(Stored records)
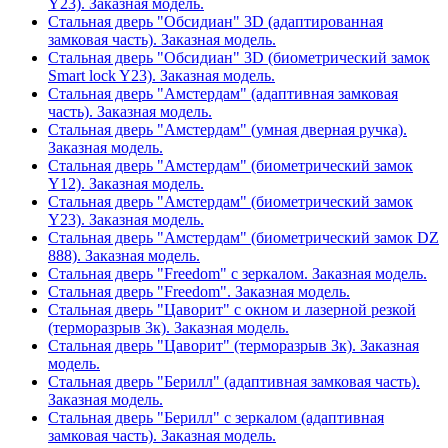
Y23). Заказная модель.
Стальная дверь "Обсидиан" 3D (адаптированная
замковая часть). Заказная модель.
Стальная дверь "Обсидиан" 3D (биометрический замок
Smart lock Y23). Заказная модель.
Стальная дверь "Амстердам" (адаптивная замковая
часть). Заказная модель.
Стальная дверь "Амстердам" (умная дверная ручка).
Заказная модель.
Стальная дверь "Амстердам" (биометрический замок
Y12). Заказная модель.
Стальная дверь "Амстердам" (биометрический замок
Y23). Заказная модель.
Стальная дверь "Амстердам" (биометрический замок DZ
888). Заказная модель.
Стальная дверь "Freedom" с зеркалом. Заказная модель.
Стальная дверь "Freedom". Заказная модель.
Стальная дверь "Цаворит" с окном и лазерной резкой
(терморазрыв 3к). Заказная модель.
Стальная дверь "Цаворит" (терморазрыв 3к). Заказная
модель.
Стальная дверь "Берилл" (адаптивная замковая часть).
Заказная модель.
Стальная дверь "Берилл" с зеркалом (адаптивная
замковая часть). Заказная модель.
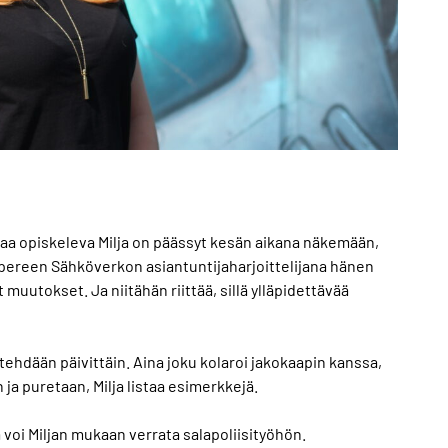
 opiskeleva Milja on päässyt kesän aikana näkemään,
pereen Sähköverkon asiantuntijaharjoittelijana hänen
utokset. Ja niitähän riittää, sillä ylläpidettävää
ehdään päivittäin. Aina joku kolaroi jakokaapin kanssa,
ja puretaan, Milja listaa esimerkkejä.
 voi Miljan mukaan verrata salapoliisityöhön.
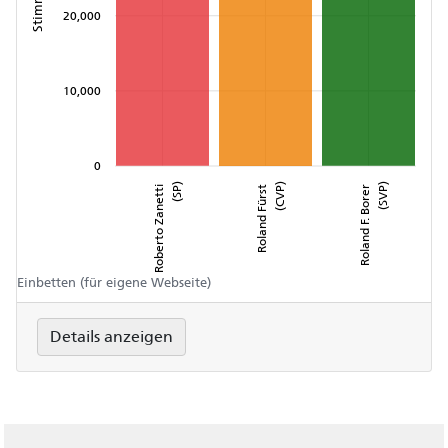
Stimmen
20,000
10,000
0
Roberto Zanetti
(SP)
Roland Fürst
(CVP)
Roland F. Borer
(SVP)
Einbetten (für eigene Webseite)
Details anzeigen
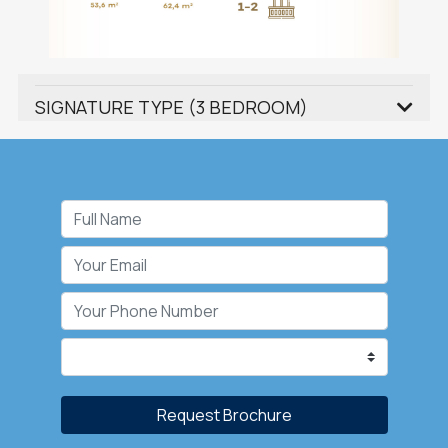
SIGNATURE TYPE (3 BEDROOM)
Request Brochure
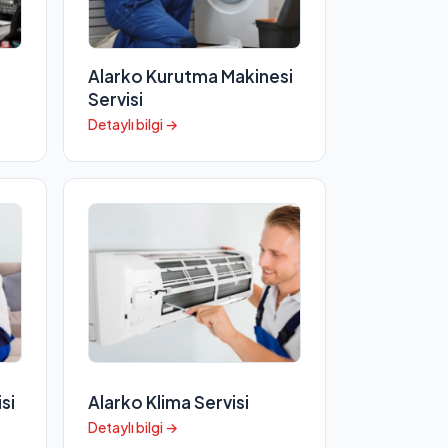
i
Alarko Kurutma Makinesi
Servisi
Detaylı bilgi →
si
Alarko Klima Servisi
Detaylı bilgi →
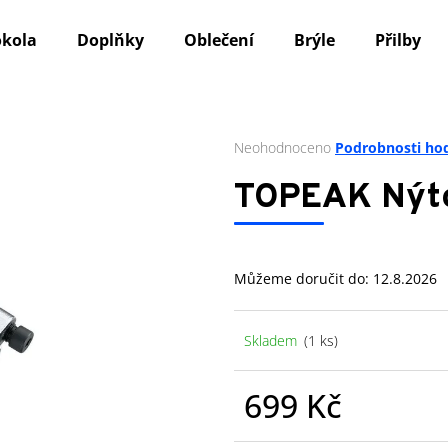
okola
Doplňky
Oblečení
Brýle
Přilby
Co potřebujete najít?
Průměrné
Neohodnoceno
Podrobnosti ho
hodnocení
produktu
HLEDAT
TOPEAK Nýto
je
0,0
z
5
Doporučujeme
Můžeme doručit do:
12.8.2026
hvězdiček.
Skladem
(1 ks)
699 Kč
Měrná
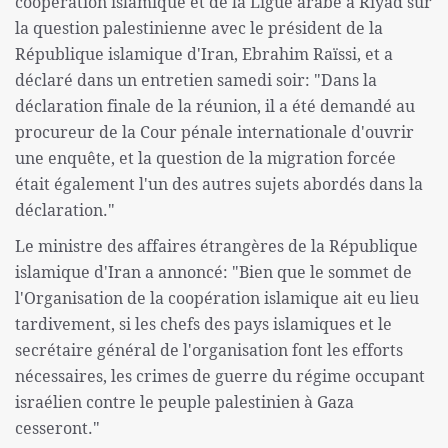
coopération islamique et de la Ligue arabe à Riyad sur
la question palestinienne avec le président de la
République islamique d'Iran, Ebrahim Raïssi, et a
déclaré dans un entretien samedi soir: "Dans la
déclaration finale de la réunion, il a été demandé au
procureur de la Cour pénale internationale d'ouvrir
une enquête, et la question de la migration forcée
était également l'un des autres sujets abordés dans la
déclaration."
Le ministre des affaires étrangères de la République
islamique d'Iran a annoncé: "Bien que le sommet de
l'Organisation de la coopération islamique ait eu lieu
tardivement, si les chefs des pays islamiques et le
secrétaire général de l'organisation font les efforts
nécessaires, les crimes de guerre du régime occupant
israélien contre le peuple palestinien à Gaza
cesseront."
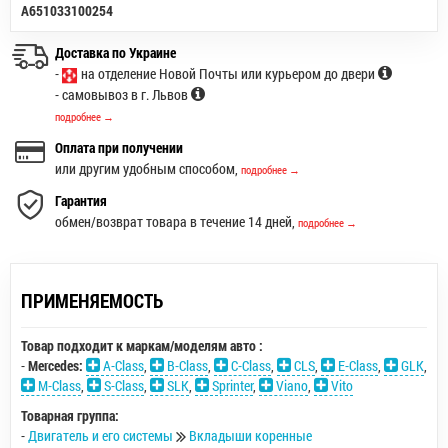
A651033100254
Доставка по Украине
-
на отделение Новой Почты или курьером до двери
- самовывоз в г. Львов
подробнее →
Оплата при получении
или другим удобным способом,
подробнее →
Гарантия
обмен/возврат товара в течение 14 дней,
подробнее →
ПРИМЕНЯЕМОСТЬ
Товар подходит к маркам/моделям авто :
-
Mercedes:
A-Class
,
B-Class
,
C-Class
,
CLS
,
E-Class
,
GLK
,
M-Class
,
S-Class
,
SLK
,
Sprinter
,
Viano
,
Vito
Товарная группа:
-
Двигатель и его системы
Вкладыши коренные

• [Work request] Echo the rows verbatim, starting at the line that contains "A651033100254" and stopping after the last line of the rows.

• [Task output]
A651033100254
Доставка по Украине
-
на отделение Новой Почты или курьером до двери
- самовывоз в г. Львов
подробнее →
Оплата при получении
или другим удобным способом,
подробнее →
Гарантия
обмен/возврат товара в течение 14 дней,
подробнее →
ПРИМЕНЯЕМОСТЬ
Товар подходит к маркам/моделям авто :
-
Mercedes:
A-Class
,
B-Class
,
C-Class
,
CLS
,
E-Class
,
GLK
,
M-Class
,
S-Class
,
SLK
,
Sprinter
,
Viano
,
Vito
Товарная группа:
-
Двигатель и его системы
Вкладыши коренные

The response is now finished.